━━━━━ Entries supplied ━━━━━

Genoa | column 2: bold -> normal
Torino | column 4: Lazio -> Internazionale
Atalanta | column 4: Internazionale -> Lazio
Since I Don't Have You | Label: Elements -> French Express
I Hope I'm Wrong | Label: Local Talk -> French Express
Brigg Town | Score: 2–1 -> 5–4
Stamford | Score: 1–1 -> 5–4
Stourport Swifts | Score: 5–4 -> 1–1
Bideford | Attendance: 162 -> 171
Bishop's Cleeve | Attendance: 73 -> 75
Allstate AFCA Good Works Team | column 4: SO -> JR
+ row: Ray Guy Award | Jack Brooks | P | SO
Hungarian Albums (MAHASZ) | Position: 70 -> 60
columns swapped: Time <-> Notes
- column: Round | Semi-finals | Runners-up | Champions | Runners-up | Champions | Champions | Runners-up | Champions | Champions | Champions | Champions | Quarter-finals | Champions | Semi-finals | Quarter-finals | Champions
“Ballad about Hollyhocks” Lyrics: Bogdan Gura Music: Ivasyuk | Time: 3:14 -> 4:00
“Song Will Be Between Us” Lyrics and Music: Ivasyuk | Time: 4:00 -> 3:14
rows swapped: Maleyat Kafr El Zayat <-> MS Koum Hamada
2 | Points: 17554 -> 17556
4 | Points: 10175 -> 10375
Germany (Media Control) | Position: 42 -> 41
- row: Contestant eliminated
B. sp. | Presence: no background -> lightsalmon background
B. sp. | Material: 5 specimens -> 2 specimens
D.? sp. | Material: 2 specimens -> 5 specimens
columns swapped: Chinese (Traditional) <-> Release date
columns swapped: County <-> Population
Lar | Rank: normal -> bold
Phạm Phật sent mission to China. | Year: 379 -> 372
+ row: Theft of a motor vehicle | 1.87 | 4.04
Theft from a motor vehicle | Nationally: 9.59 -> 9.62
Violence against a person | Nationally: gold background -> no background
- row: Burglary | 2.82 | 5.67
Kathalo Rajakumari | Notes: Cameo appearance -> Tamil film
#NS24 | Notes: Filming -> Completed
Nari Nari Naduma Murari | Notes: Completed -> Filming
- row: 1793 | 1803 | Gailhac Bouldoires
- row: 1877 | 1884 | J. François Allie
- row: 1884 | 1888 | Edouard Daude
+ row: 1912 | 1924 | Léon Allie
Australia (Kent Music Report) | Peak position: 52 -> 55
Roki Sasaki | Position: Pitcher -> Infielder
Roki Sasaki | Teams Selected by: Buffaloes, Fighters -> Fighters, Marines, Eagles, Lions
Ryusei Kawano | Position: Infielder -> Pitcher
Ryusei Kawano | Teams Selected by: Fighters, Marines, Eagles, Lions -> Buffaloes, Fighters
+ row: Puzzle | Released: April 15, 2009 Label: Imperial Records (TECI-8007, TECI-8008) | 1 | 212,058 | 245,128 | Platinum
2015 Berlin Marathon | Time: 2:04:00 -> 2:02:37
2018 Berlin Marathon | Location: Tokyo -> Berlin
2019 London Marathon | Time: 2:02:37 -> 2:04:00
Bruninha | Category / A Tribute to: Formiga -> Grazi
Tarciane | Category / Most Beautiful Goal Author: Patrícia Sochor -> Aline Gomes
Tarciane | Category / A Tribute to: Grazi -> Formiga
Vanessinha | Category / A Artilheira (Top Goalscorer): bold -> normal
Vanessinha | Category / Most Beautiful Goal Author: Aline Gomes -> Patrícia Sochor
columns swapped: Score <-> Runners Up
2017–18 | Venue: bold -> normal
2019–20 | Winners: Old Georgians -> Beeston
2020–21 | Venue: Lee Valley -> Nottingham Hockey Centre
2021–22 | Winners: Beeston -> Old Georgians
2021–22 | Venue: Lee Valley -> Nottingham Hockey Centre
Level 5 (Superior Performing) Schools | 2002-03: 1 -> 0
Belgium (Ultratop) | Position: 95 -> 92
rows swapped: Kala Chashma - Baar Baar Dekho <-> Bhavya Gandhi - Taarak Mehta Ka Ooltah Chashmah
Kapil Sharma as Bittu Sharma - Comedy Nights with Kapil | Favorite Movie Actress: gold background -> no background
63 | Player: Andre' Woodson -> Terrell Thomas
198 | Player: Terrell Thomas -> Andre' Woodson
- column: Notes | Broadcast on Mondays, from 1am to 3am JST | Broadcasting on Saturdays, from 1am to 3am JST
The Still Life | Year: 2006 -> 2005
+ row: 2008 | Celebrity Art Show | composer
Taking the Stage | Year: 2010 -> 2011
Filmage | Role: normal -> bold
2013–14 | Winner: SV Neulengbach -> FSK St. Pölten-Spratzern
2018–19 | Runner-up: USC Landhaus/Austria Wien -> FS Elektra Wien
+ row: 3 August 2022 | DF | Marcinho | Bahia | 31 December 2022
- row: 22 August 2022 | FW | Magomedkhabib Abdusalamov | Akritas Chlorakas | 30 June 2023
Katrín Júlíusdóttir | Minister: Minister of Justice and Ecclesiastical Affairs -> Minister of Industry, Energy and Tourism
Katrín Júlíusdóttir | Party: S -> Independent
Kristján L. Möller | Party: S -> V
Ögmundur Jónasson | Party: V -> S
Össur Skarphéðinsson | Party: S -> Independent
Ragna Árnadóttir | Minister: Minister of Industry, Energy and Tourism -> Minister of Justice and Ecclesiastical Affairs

━━━━━

## Problem to solve
Can you convert all of the data above into a JSON list of strings, one string per line, with blank lines left out?

## Solution to this problem
[
  "Genoa | column 2: bold -> normal",
  "Torino | column 4: Lazio -> Internazionale",
  "Atalanta | column 4: Internazionale -> Lazio",
  "Since I Don't Have You | Label: Elements -> French Express",
  "I Hope I'm Wrong | Label: Local Talk -> French Express",
  "Brigg Town | Score: 2–1 -> 5–4",
  "Stamford | Score: 1–1 -> 5–4",
  "Stourport Swifts | Score: 5–4 -> 1–1",
  "Bideford | Attendance: 162 -> 171",
  "Bishop's Cleeve | Attendance: 73 -> 75",
  "Allstate AFCA Good Works Team | column 4: SO -> JR",
  "+ row: Ray Guy Award | Jack Brooks | P | SO",
  "Hungarian Albums (MAHASZ) | Position: 70 -> 60",
  "columns swapped: Time <-> Notes",
  "- column: Round | Semi-finals | Runners-up | Champions | Runners-up | Champions | Champions | Runners-up | Champions | Champions | Champions | Champions | Quarter-finals | Champions | Semi-finals | Quarter-finals | Champions",
  "“Ballad about Hollyhocks” Lyrics: Bogdan Gura Music: Ivasyuk | Time: 3:14 -> 4:00",
  "“Song Will Be Between Us” Lyrics and Music: Ivasyuk | Time: 4:00 -> 3:14",
  "rows swapped: Maleyat Kafr El Zayat <-> MS Koum Hamada",
  "2 | Points: 17554 -> 17556",
  "4 | Points: 10175 -> 10375",
  "Germany (Media Control) | Position: 42 -> 41",
  "- row: Contestant eliminated",
  "B. sp. | Presence: no background -> lightsalmon background",
  "B. sp. | Material: 5 specimens -> 2 specimens",
  "D.? sp. | Material: 2 specimens -> 5 specimens",
  "columns swapped: Chinese (Traditional) <-> Release date",
  "columns swapped: County <-> Population",
  "Lar | Rank: normal -> bold",
  "Phạm Phật sent mission to China. | Year: 379 -> 372",
  "+ row: Theft of a motor vehicle | 1.87 | 4.04",
  "Theft from a motor vehicle | Nationally: 9.59 -> 9.62",
  "Violence against a person | Nationally: gold background -> no background",
  "- row: Burglary | 2.82 | 5.67",
  "Kathalo Rajakumari | Notes: Cameo appearance -> Tamil film",
  "#NS24 | Notes: Filming -> Completed",
  "Nari Nari Naduma Murari | Notes: Completed -> Filming",
  "- row: 1793 | 1803 | Gailhac Bouldoires",
  "- row: 1877 | 1884 | J. François Allie",
  "- row: 1884 | 1888 | Edouard Daude",
  "+ row: 1912 | 1924 | Léon Allie",
  "Australia (Kent Music Report) | Peak position: 52 -> 55",
  "Roki Sasaki | Position: Pitcher -> Infielder",
  "Roki Sasaki | Teams Selected by: Buffaloes, Fighters -> Fighters, Marines, Eagles, Lions",
  "Ryusei Kawano | Position: Infielder -> Pitcher",
  "Ryusei Kawano | Teams Selected by: Fighters, Marines, Eagles, Lions -> Buffaloes, Fighters",
  "+ row: Puzzle | Released: April 15, 2009 Label: Imperial Records (TECI-8007, TECI-8008) | 1 | 212,058 | 245,128 | Platinum",
  "2015 Berlin Marathon | Time: 2:04:00 -> 2:02:37",
  "2018 Berlin Marathon | Location: Tokyo -> Berlin",
  "2019 London Marathon | Time: 2:02:37 -> 2:04:00",
  "Bruninha | Category / A Tribute to: Formiga -> Grazi",
  "Tarciane | Category / Most Beautiful Goal Author: Patrícia Sochor -> Aline Gomes",
  "Tarciane | Category / A Tribute to: Grazi -> Formiga",
  "Vanessinha | Category / A Artilheira (Top Goalscorer): bold -> normal",
  "Vanessinha | Category / Most Beautiful Goal Author: Aline Gomes -> Patrícia Sochor",
  "columns swapped: Score <-> Runners Up",
  "2017–18 | Venue: bold -> normal",
  "2019–20 | Winners: Old Georgians -> Beeston",
  "2020–21 | Venue: Lee Valley -> Nottingham Hockey Centre",
  "2021–22 | Winners: Beeston -> Old Georgians",
  "2021–22 | Venue: Lee Valley -> Nottingham Hockey Centre",
  "Level 5 (Superior Performing) Schools | 2002-03: 1 -> 0",
  "Belgium (Ultratop) | Position: 95 -> 92",
  "rows swapped: Kala Chashma - Baar Baar Dekho <-> Bhavya Gandhi - Taarak Mehta Ka Ooltah Chashmah",
  "Kapil Sharma as Bittu Sharma - Comedy Nights with Kapil | Favorite Movie Actress: gold background -> no background",
  "63 | Player: Andre' Woodson -> Terrell Thomas",
  "198 | Player: Terrell Thomas -> Andre' Woodson",
  "- column: Notes | Broadcast on Mondays, from 1am to 3am JST | Broadcasting on Saturdays, from 1am to 3am JST",
  "The Still Life | Year: 2006 -> 2005",
  "+ row: 2008 | Celebrity Art Show | composer",
  "Taking the Stage | Year: 2010 -> 2011",
  "Filmage | Role: normal -> bold",
  "2013–14 | Winner: SV Neulengbach -> FSK St. Pölten-Spratzern",
  "2018–19 | Runner-up: USC Landhaus/Austria Wien -> FS Elektra Wien",
  "+ row: 3 August 2022 | DF | Marcinho | Bahia | 31 December 2022",
  "- row: 22 August 2022 | FW | Magomedkhabib Abdusalamov | Akritas Chlorakas | 30 June 2023",
  "Katrín Júlíusdóttir | Minister: Minister of Justice and Ecclesiastical Affairs -> Minister of Industry, Energy and Tourism",
  "Katrín Júlíusdóttir | Party: S -> Independent",
  "Kristján L. Möller | Party: S -> V",
  "Ögmundur Jónasson | Party: V -> S",
  "Össur Skarphéðinsson | Party: S -> Independent",
  "Ragna Árnadóttir | Minister: Minister of Industry, Energy and Tourism -> Minister of Justice and Ecclesiastical Affairs"
]